Non-food credit growth hit a 31-month high of 10.24% year-on-year (year-on-year) in the fortnight ending April 8, from 8.71% in the previous fortnight, according to data released by the Reserve Bank of India (RBI).
The first impression of double-digit growth in more than two years comes at a time when banks are showing early signs of a recovery in demand for capex, while demand for retail loans continues to hold up. High commodity prices are also helping to induce companies to borrow more.
Outstanding non-food credit as of April 8 rose to 119.48 trillion rupees from 118.36 trillion rupees at the end of the previous fortnight. The growth rate of deposits was lower than that of credit, standing at just over 10% year-on-year during the fortnight under review, but above 8.94% during the previous fortnight. The value of deposits with the banking system stood at 167.42 trillion rupees as of April 8.
Credit to retail borrowers continues to be the most important driver of credit growth. According to industry data released by the RBI, retail loans grew by 12.4% in March 2022, compared to 10.7% in March 2021. Meanwhile, loan growth in the industrial segment picked up to 7 .1% in March 2022 after a contraction of 0.4% in March 2021.
Bankers say corporate demand is returning, with green shoots visible in some segments.

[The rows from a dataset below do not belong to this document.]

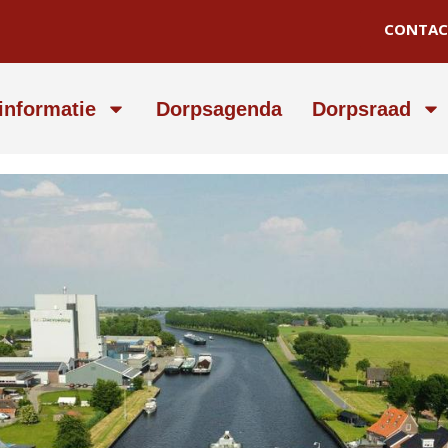
CONTAC
informatie
Dorpsagenda
Dorpsraad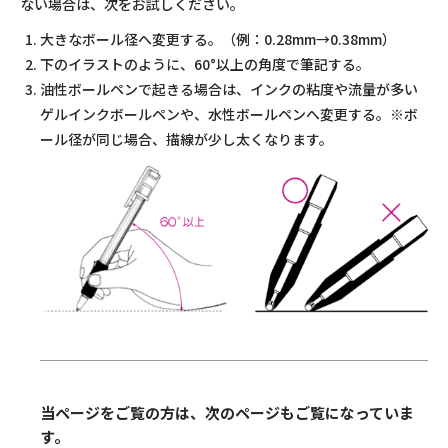
ない場合は、次をお試しください。
大きなボール径へ変更する。（例：0.28mm→0.38mm）
下のイラストのように、60°以上の角度で筆記する。
油性ボールペンで起きる場合は、インクの粘度や流量が多い
ゲルインクボールペンや、水性ボールペンへ変更する。※ボ
ール径が同じ場合、描線が少し太くなります。
当ページをご覧の方は、次のページもご覧になっていま
す。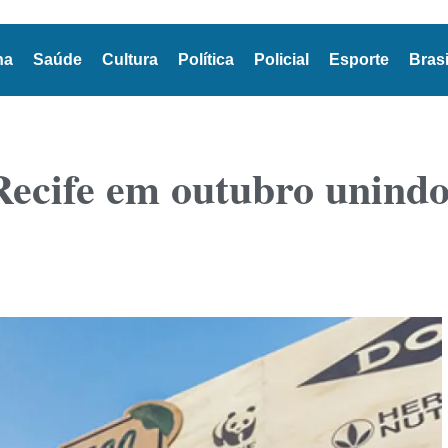
na
Saúde
Cultura
Política
Policial
Esporte
Brasi
ecife em outubro unindo 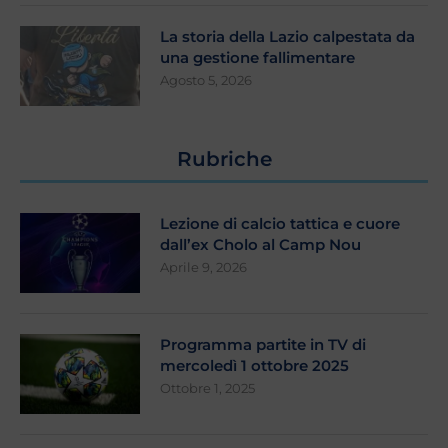
La storia della Lazio calpestata da
una gestione fallimentare
Agosto 5, 2026
Rubriche
Lezione di calcio tattica e cuore
dall’ex Cholo al Camp Nou
Aprile 9, 2026
Programma partite in TV di
mercoledì 1 ottobre 2025
Ottobre 1, 2025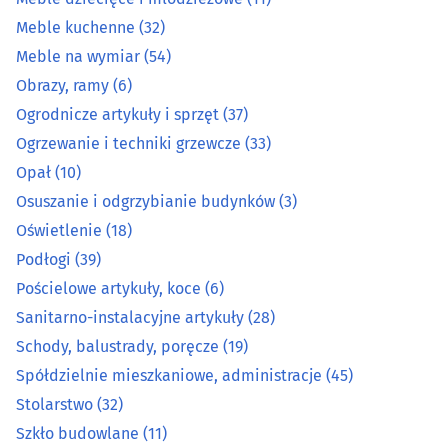
Meble kuchenne
(32)
Kowale
(2)
Meble na wymiar
(54)
Łazienki - wyposażenie
(27)
Obrazy, ramy
(6)
Ogrodnicze artykuły i sprzęt
(37)
Markety budowlane
(8)
Ogrzewanie i techniki grzewcze
(33)
Opał
(10)
Meble - akcesoria
(25)
Osuszanie i odgrzybianie budynków
(3)
Oświetlenie
(18)
Meble - sklepy
(62)
Podłogi
(39)
Meble biurowe
(13)
Pościelowe artykuły, koce
(6)
Sanitarno-instalacyjne artykuły
(28)
Meble dziecięce i młodzieżowe
(11)
Schody, balustrady, poręcze
(19)
Spółdzielnie mieszkaniowe, administracje
(45)
Meble kuchenne
(32)
Stolarstwo
(32)
Szkło budowlane
(11)
Meble na wymiar
(54)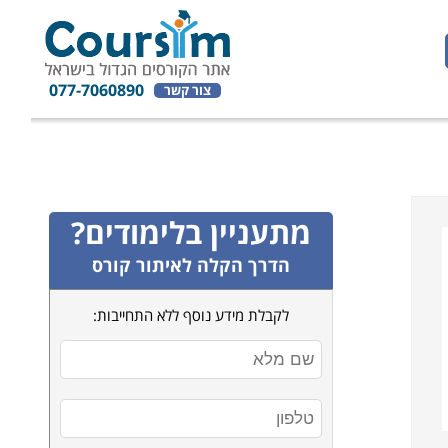
077-7060890
צור קשר
מתעניין בלימודים?
הדרך הקלה לאיתור קורס
לקבלת מידע נוסף ללא התחייבות: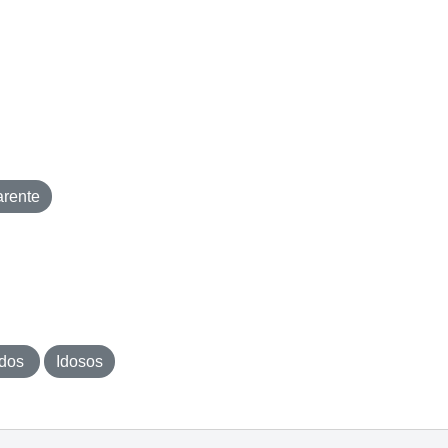
rente
idos
Idosos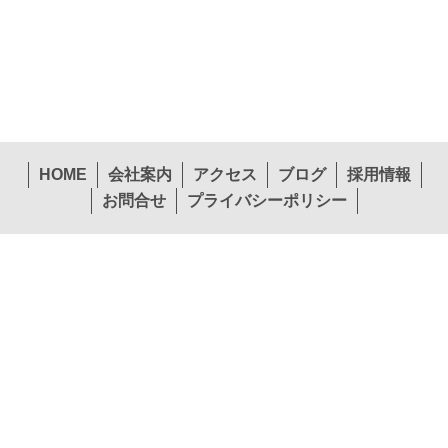
HOME
会社案内
アクセス
ブログ
採用情報
お問合せ
プライバシーポリシー
〒574-0057 大阪府大東市新田西町1-26
本社
TEL.072-874-1441
FAX.072-874-7441
営業第１部東北エリア
営業第１部関東エリア
TEL.022-265-0245
TEL.072-397-1140
営業第２部関西エリア
営業第２部中国エリア
TEL.072-874-1453
TEL.082-292-3208
営業第２部九州エリア
貿易課
TEL.092-451-7775
TEL.072-874-1448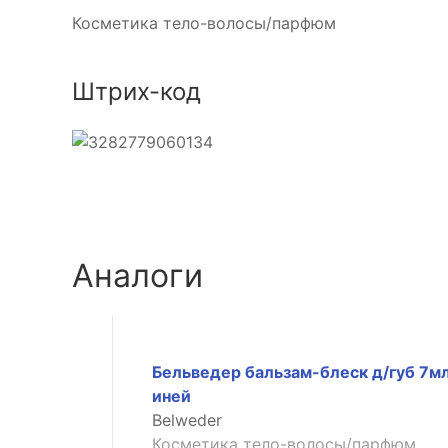
Косметика тело-волосы/парфюм
Штрих-код
Аналоги
Бельведер бальзам-блеск д/губ 7м
иней
Belweder
Косметика тело-волосы/парфюм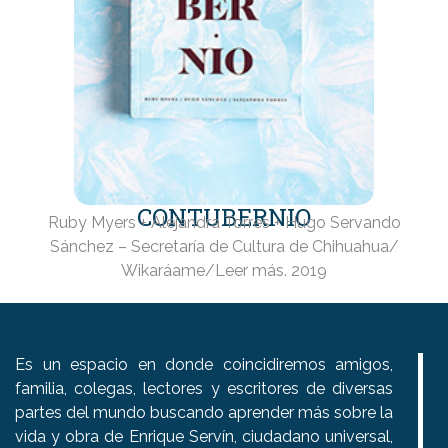
CONTUBERNIO
Ruby Myers + Alejandra Torres + Hugo Servando
Sánchez – Secretaría de Cultura de Chihuahua/
Wikaráame/Leer más. 2019
Es un espacio en donde coincidiremos amigos,
familia, colegas, lectores y escritores de diversas
partes del mundo buscando aprender más sobre la
vida y obra de Enrique Servín, ciudadano universal,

Samuel Joseph, Deputy Managing Director, IDBI Bank, said many projects are at the drawing board stage and are expected to take off in FY23. “Some of the approvals have already been granted for various PLI programs of the government and they have not yet reached the financing stage. But, this year, in the first or second quarter, some of these projects should arrive,” he said.
Funding for some flagship projects, such as Navi Mumbai International Airport and the Coastal Road, has already been blocked in the fourth quarter. A few more are expected to be in the pipeline.
Rising input costs, especially coal, in light of the wartime situation led some highly rated companies to use their working capital limits and even seek increased limits, Joseph said. .
CareEdge Ratings analysts said improving credit growth is being driven by retail lending, an increase in working capital needs due to higher inflation, a weak base effect and the lifting of capital by some companies from the banking system instead of the bond market due to attractive rates.
“After experiencing modest credit growth in recent years, the outlook for bank credit growth is expected to remain positive due to economic expansion, increased public and private investment spending, expanded support ECLGS, rising commodity prices and the surge in retail credit,” the rating agency said. said in a report Monday.
Most banks are also forecasting double-digit loan growth for FY23.